The second new Star Wars Disney+ series The Bad Batch starts with the birth of the Galactic Empire and a whole set of problems for our heroes.

In time for the official Star Wars Day, May the 4th, The Bad Batch releases its’ premiere episode in the form of a mini-film introducing the main players and some potential threats. The dream team consists of the leader Hunter, Crosshair, Wrecker, Tech, and Echo, and the series picks up after their arc in The Clone Wars. The series was not my most anticipated, but it was an enjoyable premiere with some pleasant surprises that raise the stakes for these characters moving forward. Not to mention some next-level depth of field and animation (animated snow never looked so beautiful on an animated tree). Here are my overall thoughts on the first episode, The Bad Batch Aftermath:

In Canon, Everything Counts…but Stories are Subject to Change

Hunter tries to talk Caleb down | credit Lucasfilm ltd.

▶ **Raw data**
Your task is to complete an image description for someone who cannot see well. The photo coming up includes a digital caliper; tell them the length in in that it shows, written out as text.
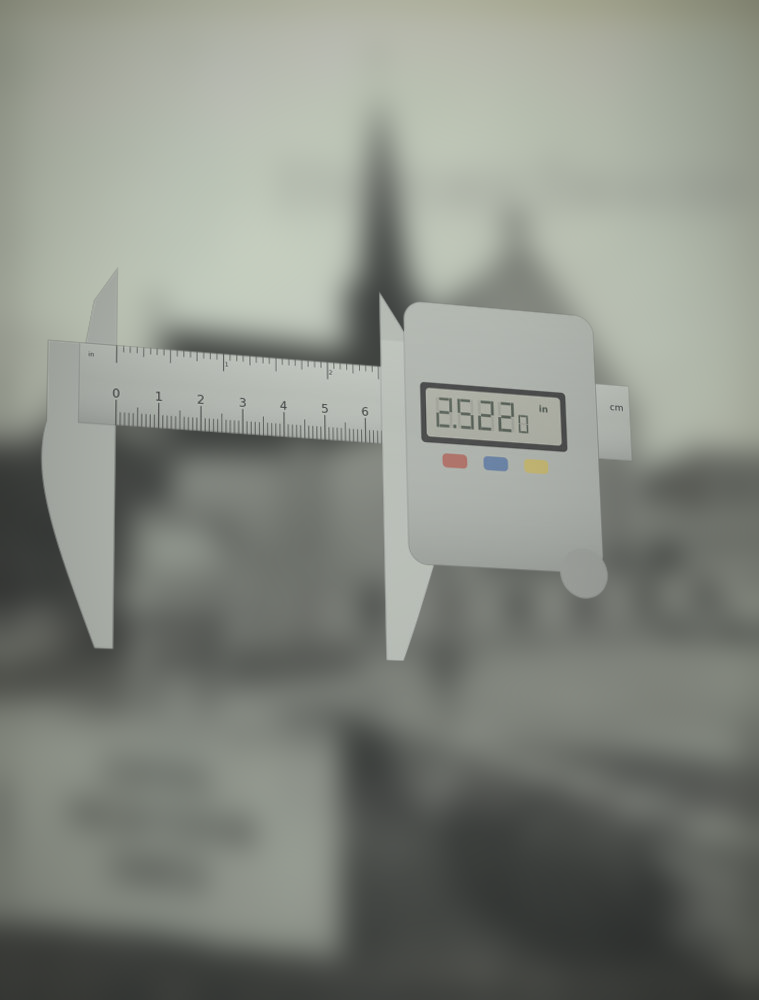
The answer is 2.5220 in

▶ **Problem 1**
According to the Bad Batch review, which characters make up the team?
▶ **Problem 2**
From the Bad Batch review, extract the passage between "In time for" and "credit Lucasfilm ltd.", inclusive.

▶ **Exercise answer 1**
Hunter, Crosshair, Wrecker, Tech, and Echo.

▶ **Exercise answer 2**
In time for the official Star Wars Day, May the 4th, The Bad Batch releases its’ premiere episode in the form of a mini-film introducing the main players and some potential threats. The dream team consists of the leader Hunter, Crosshair, Wrecker, Tech, and Echo, and the series picks up after their arc in The Clone Wars. The series was not my most anticipated, but it was an enjoyable premiere with some pleasant surprises that raise the stakes for these characters moving forward. Not to mention some next-level depth of field and animation (animated snow never looked so beautiful on an animated tree). Here are my overall thoughts on the first episode, The Bad Batch Aftermath:

In Canon, Everything Counts…but Stories are Subject to Change

Hunter tries to talk Caleb down | credit Lucasfilm ltd.